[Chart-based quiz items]
-=-=-=-=-

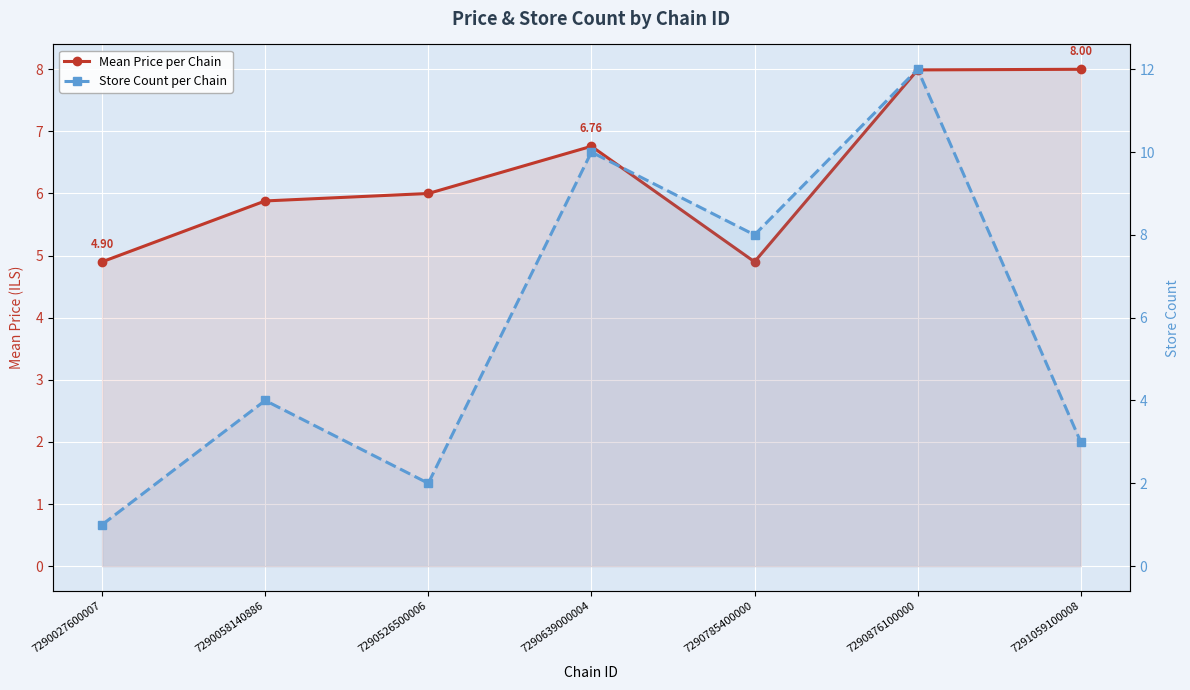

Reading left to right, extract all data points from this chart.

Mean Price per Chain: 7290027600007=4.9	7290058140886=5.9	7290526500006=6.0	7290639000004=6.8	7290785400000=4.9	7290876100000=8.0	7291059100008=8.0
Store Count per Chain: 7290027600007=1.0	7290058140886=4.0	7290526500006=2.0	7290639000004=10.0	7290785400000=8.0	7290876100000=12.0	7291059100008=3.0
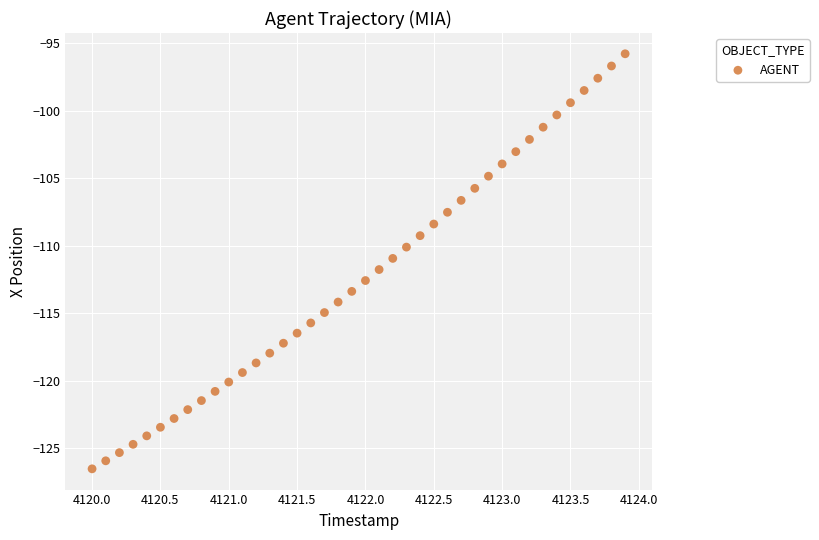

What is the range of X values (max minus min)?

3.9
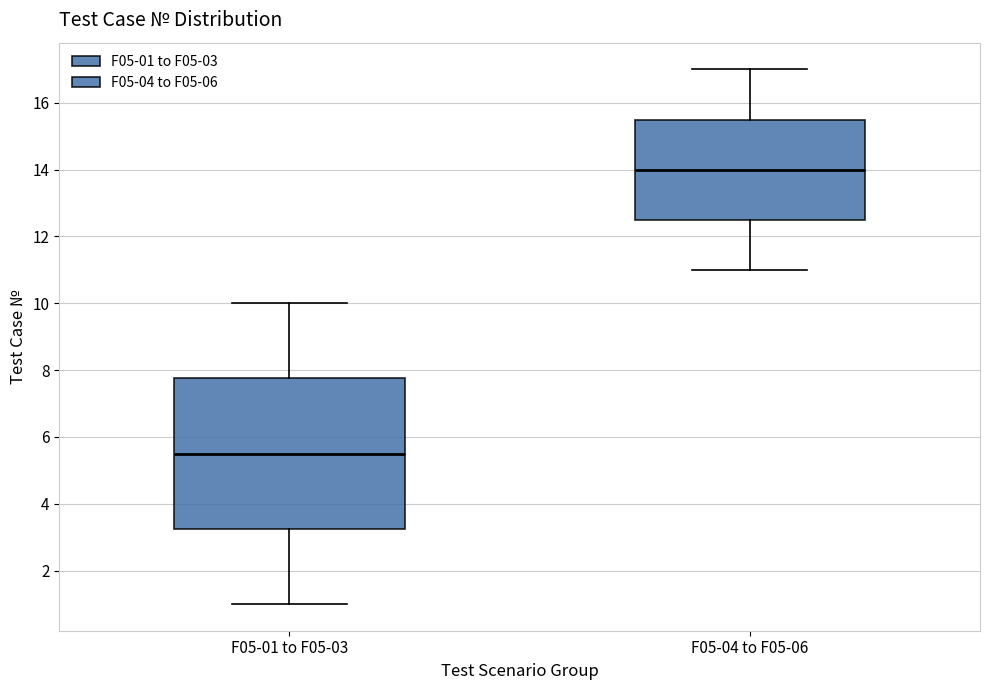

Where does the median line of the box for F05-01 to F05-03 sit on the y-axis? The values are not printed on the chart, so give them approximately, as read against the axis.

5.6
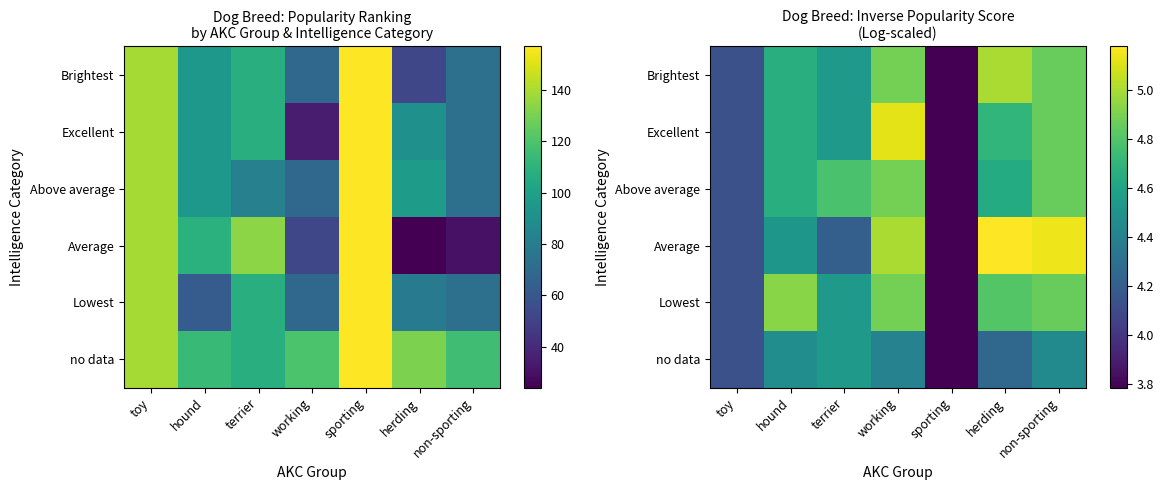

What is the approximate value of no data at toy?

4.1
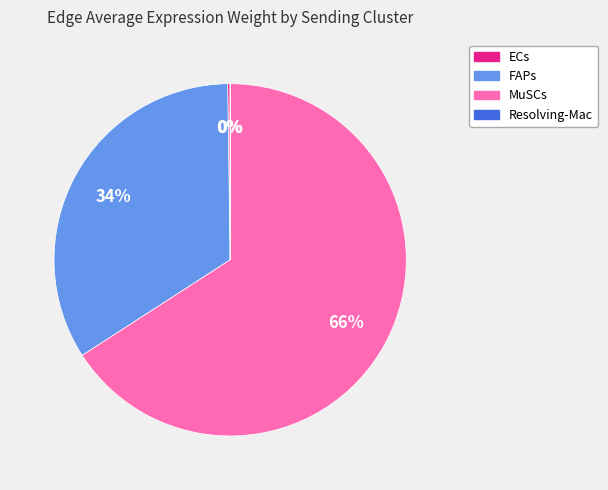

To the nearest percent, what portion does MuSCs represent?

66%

-=-=-=-=-

Exercise brief: Recast all the entries above as a Markdown table with the columns Row and Line, with each text line in its own numbered row and blank lines omitted. Leave the pictures out.

Answer to the exercise:
| Row | Line |
|---|---|
| 1 | Reading left to right, extract all data points from this chart. |
| 2 | Mean Price per Chain: 7290027600007=4.9	7290058140886=5.9	7290526500006=6.0	7290639000004=6.8	7290785400000=4.9	7290876100000=8.0	7291059100008=8.0 |
| 3 | Store Count per Chain: 7290027600007=1.0	7290058140886=4.0	7290526500006=2.0	7290639000004=10.0	7290785400000=8.0	7290876100000=12.0	7291059100008=3.0 |
| 4 | What is the range of X values (max minus min)? |
| 5 | 3.9 |
| 6 | Where does the median line of the box for F05-01 to F05-03 sit on the y-axis? The values are not printed on the chart, so give them approximately, as read against the axis. |
| 7 | 5.6 |
| 8 | What is the approximate value of no data at toy? |
| 9 | 4.1 |
| 10 | To the nearest percent, what portion does MuSCs represent? |
| 11 | 66% |